Top 30 genes with the highest IMConn were then incorporated into the CMap database for further analysis to screen target drugs related to SSc. According to CMap score, top 10 small-molecule drugs with potential therapeutic effects were ranked as follows: desoxypeganine, clofazimine, BRL-50481, GW-311616, methyllycaconitine, acetyl-geranyl-cysteine, SB-525334, dipyridamole, tomelukast, and warfarin (Table 3). The 3D structure diagrams of these candidate molecule drugs are shown in Supplementary Figure S1. The targets of the predicted drugs analyzed by SwissTargetPrediction online database were also summarized in Table 3. Molecular docking analysis was based on the structure of proteins and structure of drugs. It is believed that the molecular docking binding energy is less than 0, indicating that the ligand and the receptor can spontaneously bind. The results showed that BRL-50481 bounds to PDE4B, PDE4D, and PDE7A with the low binding energy of −4.5, −5.8, and −4.8 kcal/mol, respectively (Figure 6A). Similarly, dipyridamole bounds to PDE2A, PDE5A, PDE10A, SLC29A1 with the low binding energy of −5.5, −4.5, −5.4 and −5.2 kcal/mol, respectively (Figure 6B). SB-525334 bonds to TGFBR1 with the low binding energy of −6.4 kcal/mol (Figure 6C). And, GW-311616 bonds to ELANE with the low binding energy of −5.7 kcal/mol (Figure 6D). These data all indicated the highly stable binding between drugs and proteins.

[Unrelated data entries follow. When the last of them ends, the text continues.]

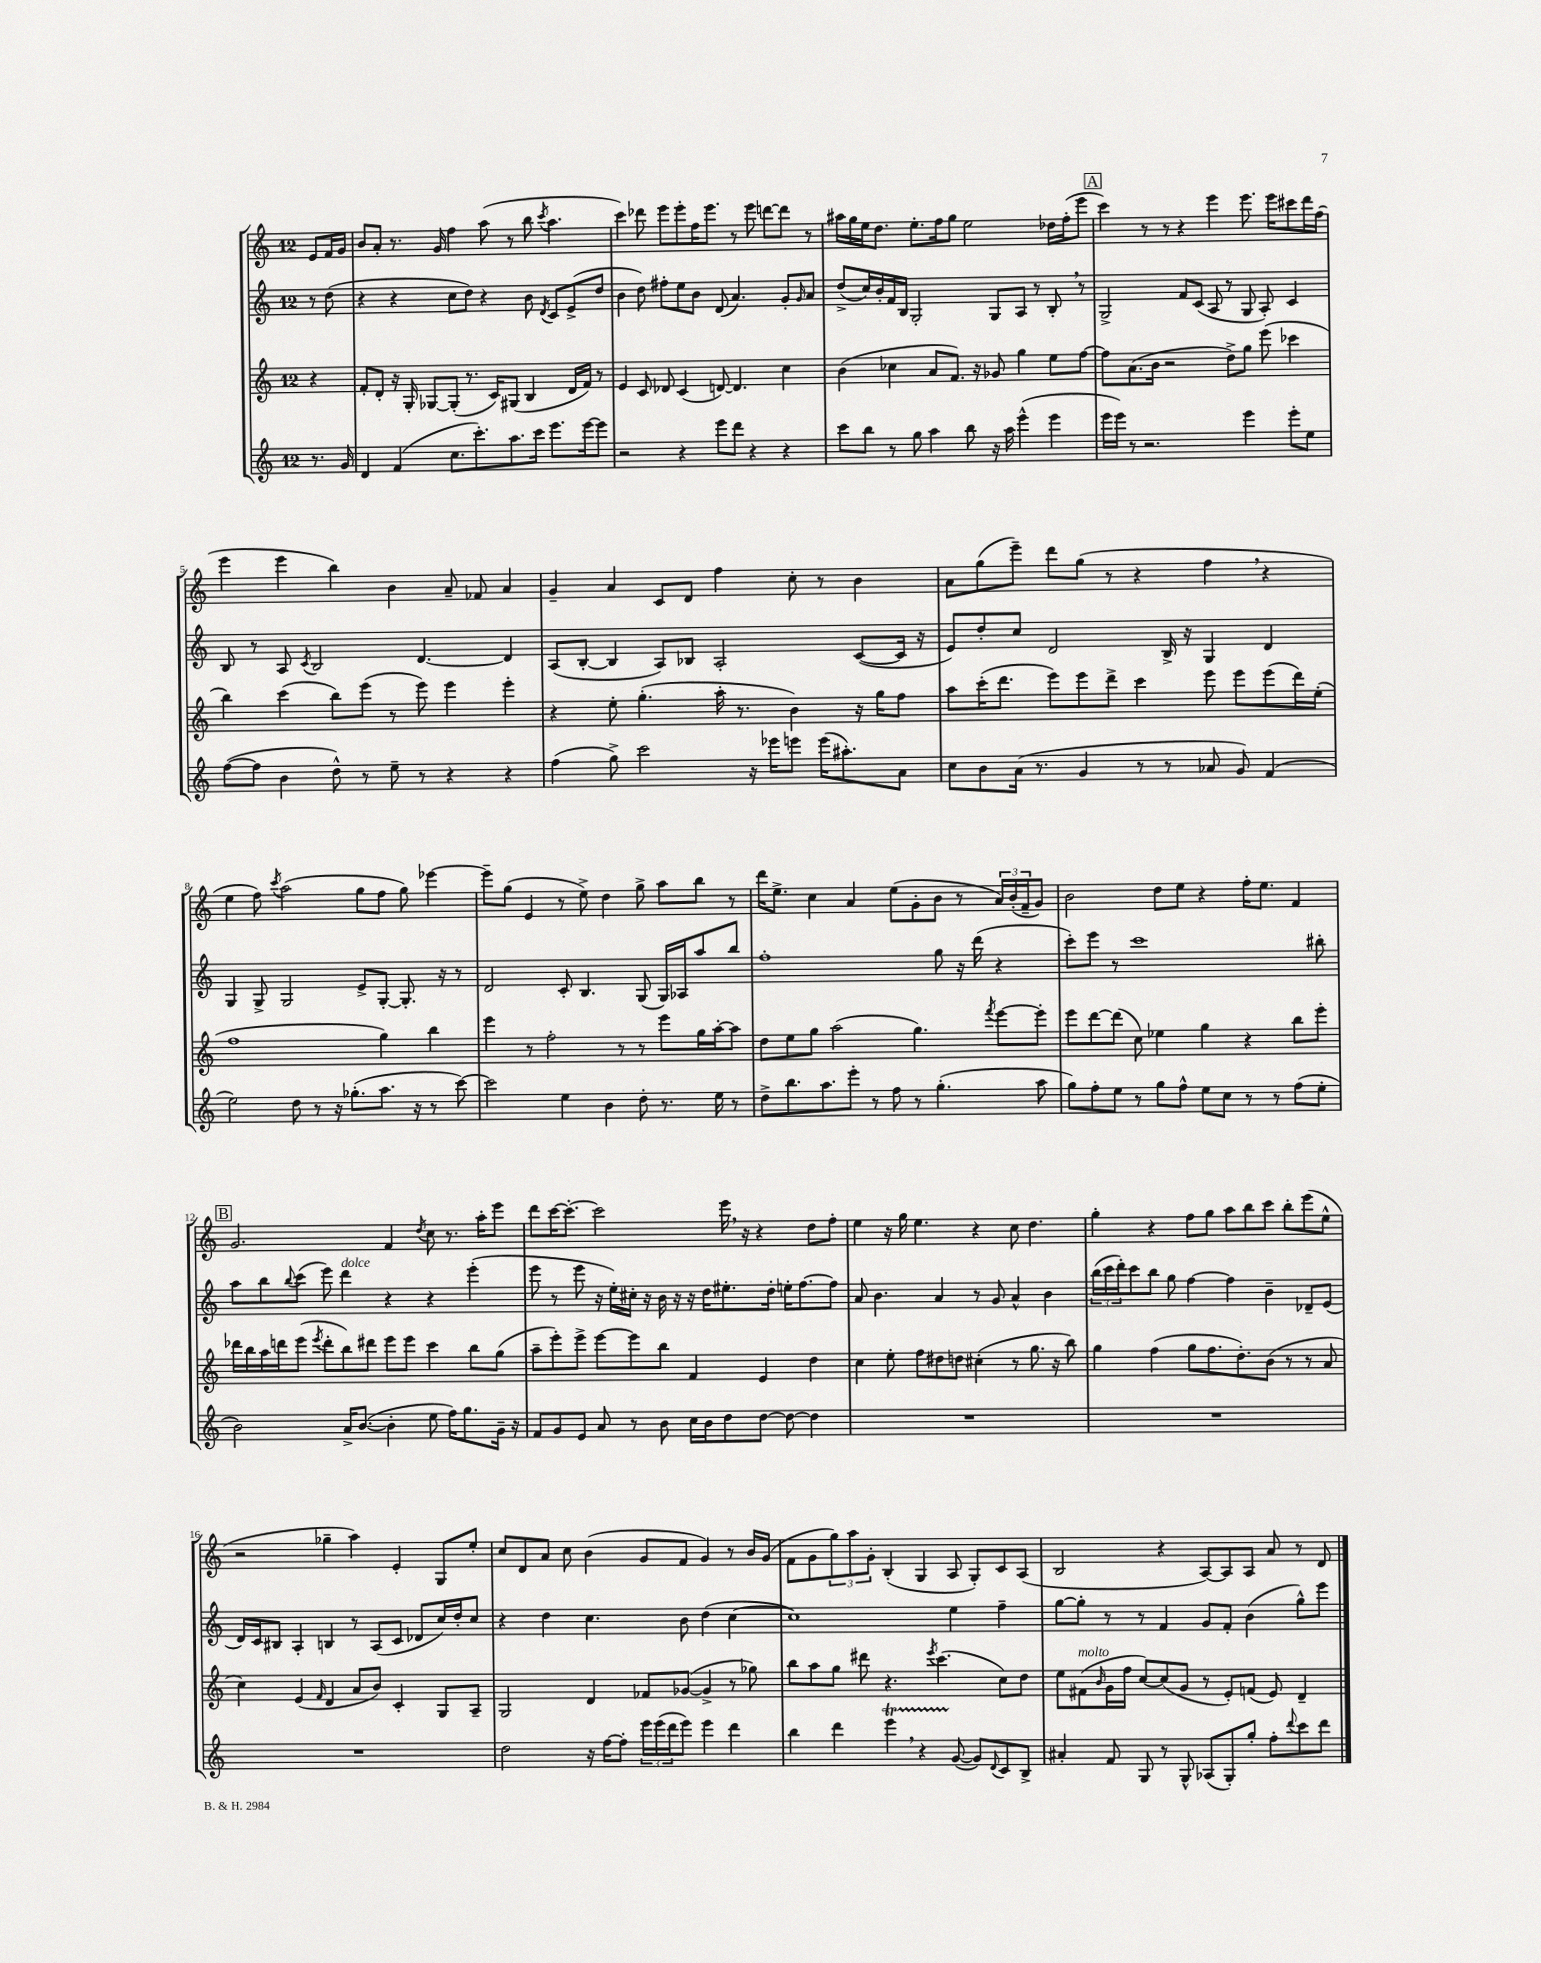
<<
\new StaffGroup <<
\new Staff = "s0" {
    \clef treble \key c \major \once \override Staff.TimeSignature.style = #'single-digit \time 12/8 \partial 4
    e'8 f'16 g'16 |
    b'8 a'8-. r8. g'16 f''4 a''8( r8 b''8 \acciaccatura { c'''8 } a''4. |
    c'''4) des'''8 e'''8 e'''8-. f''16 e'''8. r8 e'''8 d'''8~ d'''8 r8 |
    ais''16 g''16 e''16 d''8. e''8.-. f''16 g''8 e''2 des''16 f''16-.( e'''8 |
    \mark \markup { \box "A" } c'''4) r8 r8 r4 e'''4 e'''8. e'''16 cis'''8 d'''16 f''16( |
    e'''4 e'''4 b''4) b'4 a'8-- fes'8 a'4 |
    g'4-- a'4 c'8 d'8 f''4 c''8-. r8 b'4 |
    a'8 g''8( e'''8--) d'''8 g''8( r8 r4 f''4 \breathe r4 |
    e''4 f''8) \acciaccatura { c'''8 } a''2( g''8 f''8 g''8) ees'''4~ |
    ees'''8-- g''8( e'4 r8 e''8->) d''4 g''8-> a''8 b''8 r8 |
    d'''16 e''8.-> c''4 a'4 e''8( g'8-. b'8 r8 \tuplet 3/2 { a'16) b'16-.( f'16-- } g'8) |
    b'2 d''8 e''8 r4 f''16-. e''8. f'4 |
    \mark \markup { \box "B" } g'2. f'4 \acciaccatura { d''8 } c''8 r8. a''16-. e'''8 |
    d'''8 c'''16~ c'''8.~-. c'''2 e'''16 \breathe r16 r4 d''8 f''8-. |
    e''4 r16 g''16 e''4. r4 c''8 d''4. |
    g''4-. r4 f''8 g''8 a''8 b''8 c'''8 b''8-. e'''8( e''8-^ |
    r2 ges''4-- a''4) e'4-. g8 e''8-. |
    c''8 d'8 a'8 c''8 b'4( g'8 f'8 g'4) r8 b'16 g'16( |
    f'8 g'8 \tuplet 3/2 { g''8) a''8 g'8-. } b4-.( g4 a8 g8-.) c'8 a8( |
    b2 r4 a8~) a8 a8 a'8 r8 d'8 \bar "|." |
}
\new Staff = "s1" {
    \clef treble \key c \major \once \override Staff.TimeSignature.style = #'single-digit \time 12/8 \partial 4
    r8 d''8( |
    r4 r4 c''8 d''8) r4 b'8 \acciaccatura { d'8 } c'8 e'8->( d''8 |
    b'4 d''8) fis''8-. e''8 b'8 d'8( a'4.) g'8-. \grace { g'16 } a'8 |
    d''8->( c''16) b'16-. f'16 b16 g2-. g8 a8 r8 b8-. \breathe r8 |
    \mark \markup { \box "A" } g2-> f'8 c'8( a8 r8 g8 a8-.) c'4 |
    b8 r8 a8 \acciaccatura { c'8 } b2 d'4.~ d'4 |
    a8( b8~-. b4 a8) bes8 a2-. c'8~( c'16 r16 |
    e'8) d''8-. c''8 d'2 b16-> r16 g4 d'4 |
    g4 g8-> g2 e'8-> g8~-. g8.-. r16 r8 |
    d'2 c'8-. b4. g8( g16) aes16 a''8 b''8 |
    f''1-. g''8 r16 d'''16( r4 |
    c'''8-.) e'''8 r8 c'''1 bis''8-. |
    \mark \markup { \box "B" } a''8 b''8 \appoggiatura { b''8 } c'''8( e'''8) d'''4^\markup { \italic "dolce" } r4 r4 e'''4-.( |
    e'''8 r8 e'''8 r16 e''16-.) cis''16-. r16 b'16 r16 r16 d''16 eis''8.-. d''16-. e''16-. f''8.~ f''8 |
    a'8 b'4. a'4 r8 g'8 a'4-^ b'4 |
    \tuplet 3/2 { b''16( c'''16 d'''16-.) } c'''8 b''8 g''8 f''4~ f''4 b'4-- des'8-- e'8( |
    d'16) c'16 bis8 a4-. b4 r8 a8( c'8 des'8 c''16) d''16-. c''8 |
    r4 d''4 c''4. b'8 d''4( c''4~ |
    c''1) e''4 f''4-- |
    g''8~ g''8-. r8 r8 f'4 g'8 f'8-. b'4( g''8-^) e'''8 \bar "|." |
}
\new Staff = "s2" {
    \clef treble \key c \major \once \override Staff.TimeSignature.style = #'single-digit \time 12/8 \partial 4
    r4 |
    f'8-. d'8-. r16 g16-. ges8~ ges8-.( r8. c'16) gis8( b4 d'16 f'16) r8 |
    e'4 c'8 des'8 c'4( d'8~) d'4. c''4 |
    b'4( ces''4 a'8 f'8.) r16 ges'8 g''4 e''8 f''8~ |
    \mark \markup { \box "A" } f''8 a'8.( b'16 r2 d''8->) g''8 e'''8( ces'''4 |
    b''4) c'''4( b''8) e'''8( r8 e'''8) e'''4 e'''4-. |
    r4 e''8-. g''4.-.( a''16-. r8. b'4) r16 g''16 f''8 |
    a''8 c'''16-.( d'''8. e'''8) e'''8 d'''8-> c'''4 e'''8 e'''8 e'''8( d'''16) e''16-.( |
    f''1 g''4) b''4 |
    e'''4 r8 f''2-. r8 r8 e'''8 g''16 a''16~-. a''8 |
    d''8 e''8 g''8 a''2( g''4.) \acciaccatura { f'''8 } e'''8~ e'''8-. |
    e'''8 d'''8~ d'''8( c''8) ees''4 g''4 r4 b''8 e'''8-. |
    \mark \markup { \box "B" } des'''16 b''16 a''16 d'''16 e'''8( \acciaccatura { e'''8 } d'''8-. b''8) dis'''8 e'''8 e'''8 c'''4 b''8 g''8( |
    a''8-- e'''8-.) e'''8-> e'''8~ e'''8 b''8 f'4 e'4 d''4 |
    c''4 e''8-. f''8 dis''8 d''8 cis''4-.( r8 g''8. r16 b''8) |
    g''4 f''4( g''8 f''8. d''8.-.) b'8( r8 r8 a'8 |
    c''4) e'4( \grace { f'16 } d'4 a'8 b'8) c'4-. g8 a8-- |
    g2 d'4 fes'8 ges'8~( ges'4-> r8 ges''8) |
    b''8 a''8 g''8 dis'''8 r4. \acciaccatura { e'''8 } c'''4.( c''8) d''8 |
    e''8 fis'8^\markup { \italic "molto" }( \grace { b'16 } g'16 f''16 c''8~) c''8( g'8 r8 e'8-.) f'8( e'8) d'4-- \bar "|." |
}
\new Staff = "s3" {
    \clef treble \key c \major \once \override Staff.TimeSignature.style = #'single-digit \time 12/8 \partial 4
    r8. g'16 |
    d'4 f'4( c''8. c'''8.-.) a''8. c'''16 e'''8. e'''16~ e'''8 |
    r2 r4 e'''8 d'''8 r4 r4 |
    c'''8 b''8 r8 g''8 a''4 b''8 r16 a''16 e'''4-^( e'''4 |
    \mark \markup { \box "A" } e'''16 e'''16) r8 r2. e'''4 e'''8-. e''8 |
    f''8~( f''8 b'4 d''8-^) r8 e''8-- r8 r4 r4 |
    f''4( g''8->) c'''2 r16 ees'''16 e'''8 e'''16( ais''8.-.) a'8 |
    c''8 b'8 a'16( r8. g'4 r8 r8 aes'8 g'8) f'4( |
    e''2) d''8 r8 r16 ges''8.-.( a''8. r16 r8 c'''8~) |
    c'''2 e''4 b'4 d''8-. r8. e''16 r8 |
    d''8-> b''8. a''8. e'''8-. r8 f''8 r8 g''4.-.( a''8 |
    g''8) f''8-. e''8 r8 g''8 f''8-^ e''8 c''8 r8 r8 f''8( e''8-. |
    \mark \markup { \box "B" } b'2) a'16-> b'8.~( b'4-. e''8 f''16) g''8. g'16-- r16 |
    f'8 g'8 e'8 a'8 r8 b'8 c''16 b'16 d''8 d''8~ d''8~ d''4 |
    R1. |
    R1. |
    R1. |
    d''2 r16 f''16~ f''8-. \tuplet 3/2 { e'''16 e'''16( d'''16 } e'''8) e'''4 d'''4 |
    b''4 d'''4 e'''4\startTrillSpan \breathe r4 g'8~\stopTrillSpan( g'8) \appoggiatura { d'8 } c'8 b8-> |
    ais'4-. f'8 g8 r8 g8-^ aes8( g8-.) g''8-. f''8-. \appoggiatura { d'''8 } c'''8 d'''8 \bar "|." |
}
>>
>>
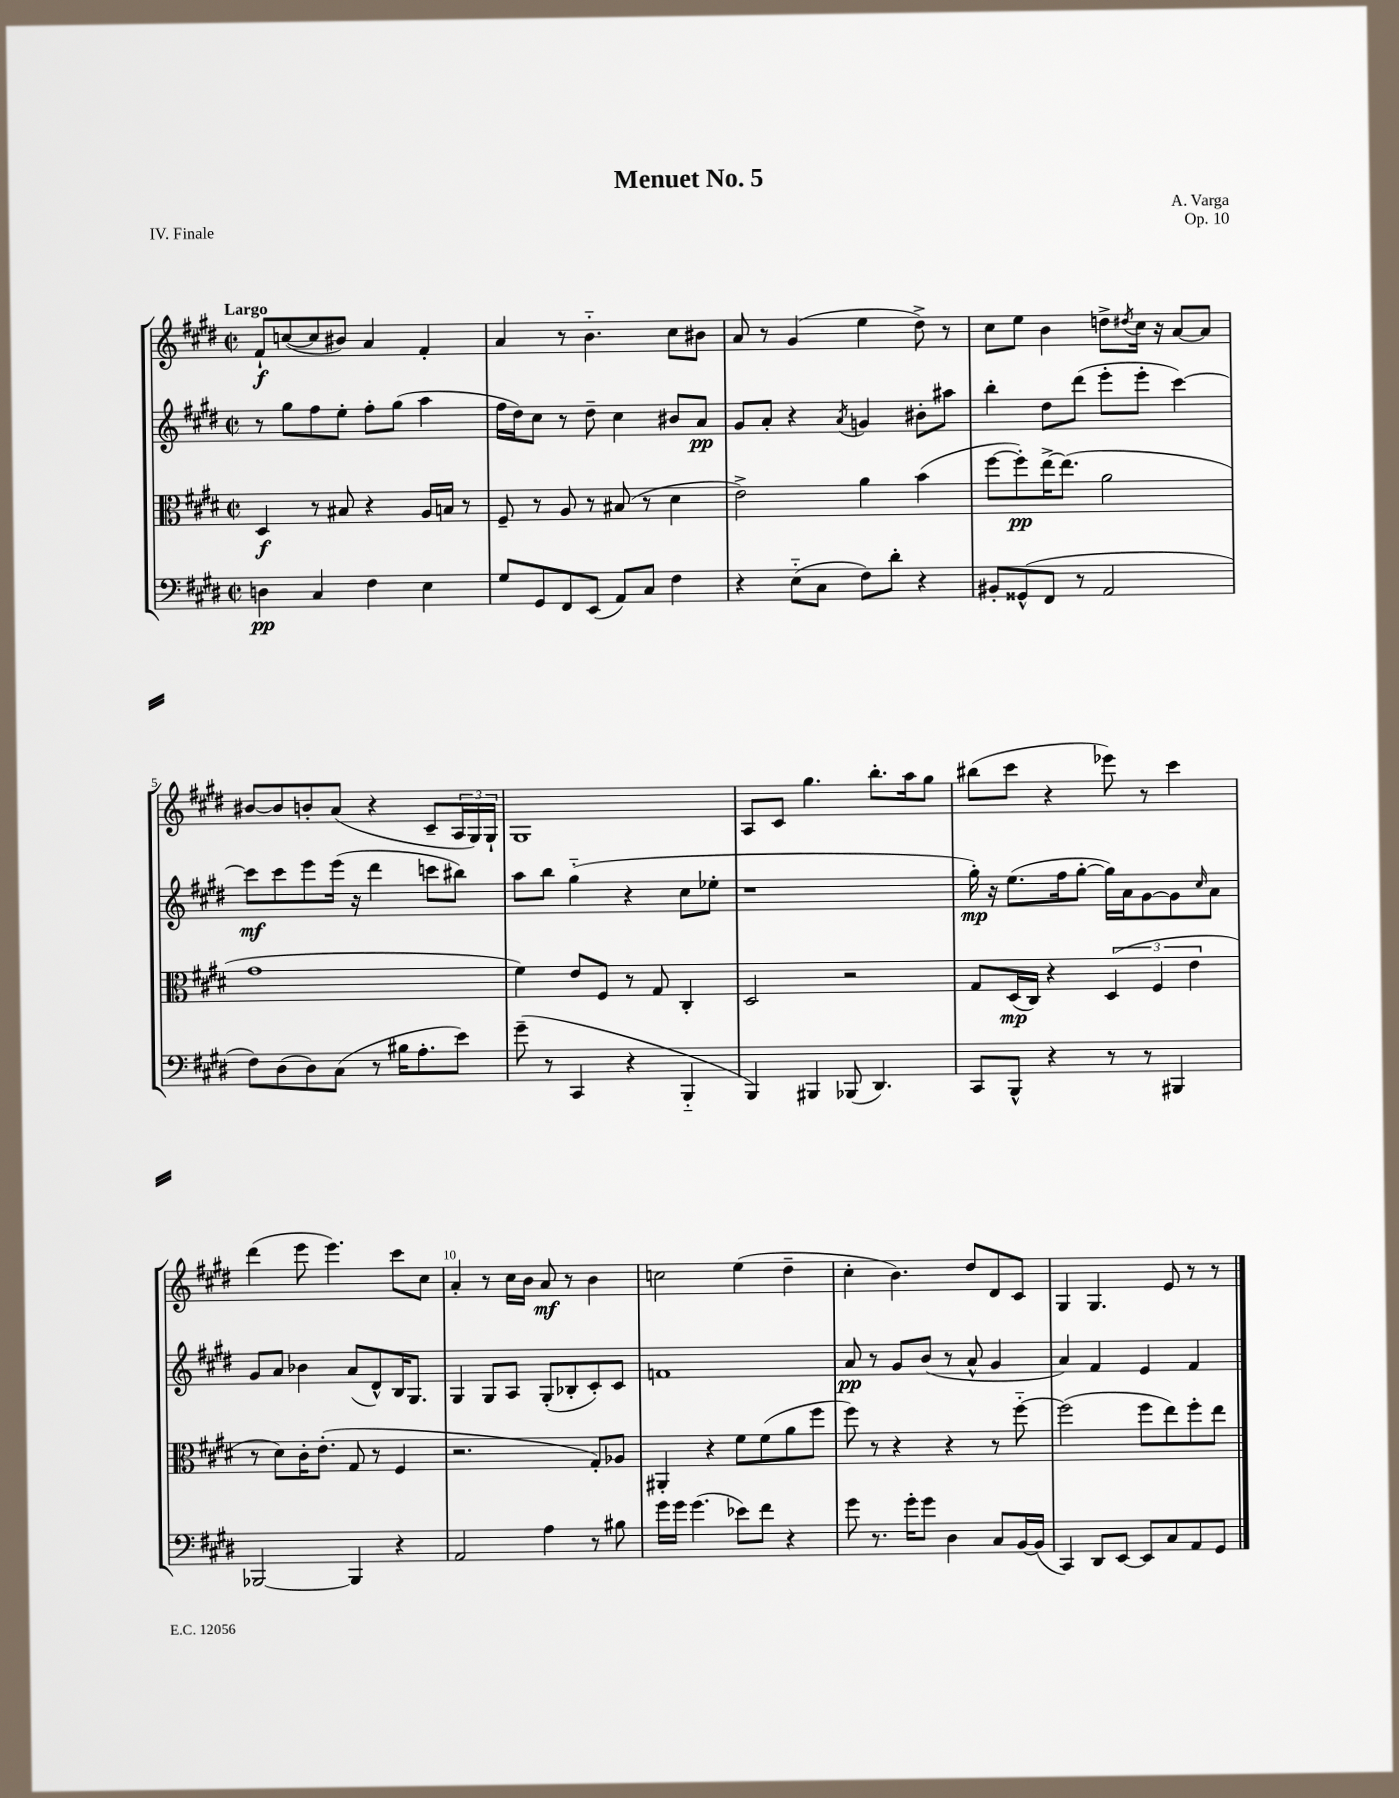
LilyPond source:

\header { title = "Menuet No. 5" composer = "A. Varga" opus = "Op. 10" piece = "IV. Finale" }
<<
\new StaffGroup <<
\new Staff = "s0" {
    \clef treble \key e \major \defaultTimeSignature \time 2/2 \tempo "Largo"
    fis'8-!\f c''8~( c''8 bis'8) a'4 fis'4-. |
    a'4 r8 b'4.-_ cis''8 bis'8 |
    a'8 r8 gis'4( e''4 dis''8->) r8 |
    cis''8 e''8 b'4 d''8-> \acciaccatura { dis''8 } cis''16 r16 a'8~ a'8 |
    bis'8~ bis'8 b'8-. a'8( r4 cis'8-- \tuplet 3/2 { a16 gis16) gis16-! } |
    gis1 |
    a8 cis'8 gis''4. b''8.-. a''16 gis''8 |
    bis''8( cis'''8 r4 ees'''8) r8 cis'''4 |
    dis'''4( e'''8 e'''4.) cis'''8 cis''8 |
    a'4-. r8 cis''16 b'16 a'8\mf r8 b'4 |
    c''2 e''4( dis''4-- |
    cis''4-. b'4.) dis''8 dis'8 cis'8 |
    gis4 gis4. e'8 r8 r8 \bar "|." |
}
\new Staff = "s1" {
    \clef treble \key e \major \defaultTimeSignature \time 2/2
    r8 gis''8 fis''8 e''8-. fis''8-. gis''8( a''4 |
    fis''16 dis''16) cis''8 r8 dis''8-- cis''4 bis'8 a'8\pp |
    gis'8 a'8-. r4 \acciaccatura { a'8 } g'4 bis'8-. ais''8 |
    b''4-. dis''8 dis'''8( e'''8-. e'''8-. cis'''4~) |
    cis'''8\mf cis'''8 e'''8 e'''16( r16 dis'''4 c'''8 bis''8) |
    a''8 b''8 gis''4-_( r4 cis''8 ees''8-. |
    r1 |
    gis''16-.\mp) r16 e''8.( fis''16 gis''8~-. gis''16) a'16 gis'8~ gis'8 \grace { cis''16 } a'8 |
    gis'8 a'8 bes'4 a'8( dis'8-^) b16 gis8. |
    gis4 gis8 a8 gis8-.( bes8-. cis'8-.) cis'8 |
    f'1 |
    a'8\pp r8 gis'8 b'8( r8 a'8-^ gis'4 |
    a'4) fis'4 e'4 fis'4 \bar "|." |
}
\new Staff = "s2" {
    \clef alto \key e \major \defaultTimeSignature \time 2/2
    dis4\f r8 bis8 r4 a16 b16 r8 |
    fis8-- r8 a8 r8 bis8( r8 dis'4 |
    e'2->) a'4 b'4( |
    fis''8~ fis''8-.\pp) e''16~-> e''8.( a'2 |
    gis'1 |
    fis'4) e'8 fis8 r8 gis8 cis4-. |
    dis2 r2 |
    gis8 dis16\mp( cis16) r4 \tuplet 3/2 { dis4( fis4 e'4 } |
    r8 dis'8) cis'16-. e'8.-.( gis8 r8 fis4 |
    r2. gis8-.) aes8 |
    ais,4-. r4 fis'8 fis'8( a'8 fis''8 |
    fis''8) r8 r4 r4 r8 fis''8~-_ |
    fis''2( fis''8 e''8) fis''8-. e''8 \bar "|." |
}
\new Staff = "s3" {
    \clef bass \key e \major \defaultTimeSignature \time 2/2
    d4\pp cis4 fis4 e4 |
    gis8 gis,8 fis,8 e,8( a,8) cis8 fis4 |
    r4 e8-_( cis8 fis8) dis'8-. r4 |
    bis,8-. gisis,8-^( fis,8 r8 a,2 |
    fis8) dis8( dis8) cis8( r8 bis16 a8.-. e'8) |
    gis'8--( r8 cis,4 r4 b,,4-_ |
    b,,4) bis,,4 bes,,8( dis,4.) |
    cis,8 b,,8-^ r4 r8 r8 bis,,4 |
    bes,,2~ bes,,4 r4 |
    a,2 a4 r8 bis8 |
    gis'16 gis'16 gis'4.( ees'8) fis'8 r4 |
    gis'8 r8. gis'16-. gis'8 dis4 cis8 b,16~ b,16( |
    cis,4) dis,8 e,8~ e,8 cis8 a,8 gis,8 \bar "|." |
}
>>
>>
\layout { \context { \Score \override BarNumber.break-visibility = ##(#f #t #t) barNumberVisibility = #(every-nth-bar-number-visible 5) } }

On the other hand, ADMET properties were predicted to further understand how these compounds behave in a biological system, as shown in Table 4. According to the theory provided by the pkCSM server, the compounds are all well absorbed (Intestinal absorption >30%). Dipyridamole is poorly distributed to the brain (log BB < −1) and unable to penetrate central nervous system (log PS < −3), while SB-525334 can readily cross the blood–brain barrier (log BB > 0.3) and penetrate central nervous system (log PS > −2). Mostly, dipyridamole, GW-311616, and BRL-50481 are not inhibitors of cytochrome P, except that BRL-50481 is an inhibitor of CYP1A2. In terms of toxicity, all compounds are predicted to have no skin sensitization, and no obvious cardiotoxicity. However, most of them may have potential AMES toxicity or hepatotoxicity.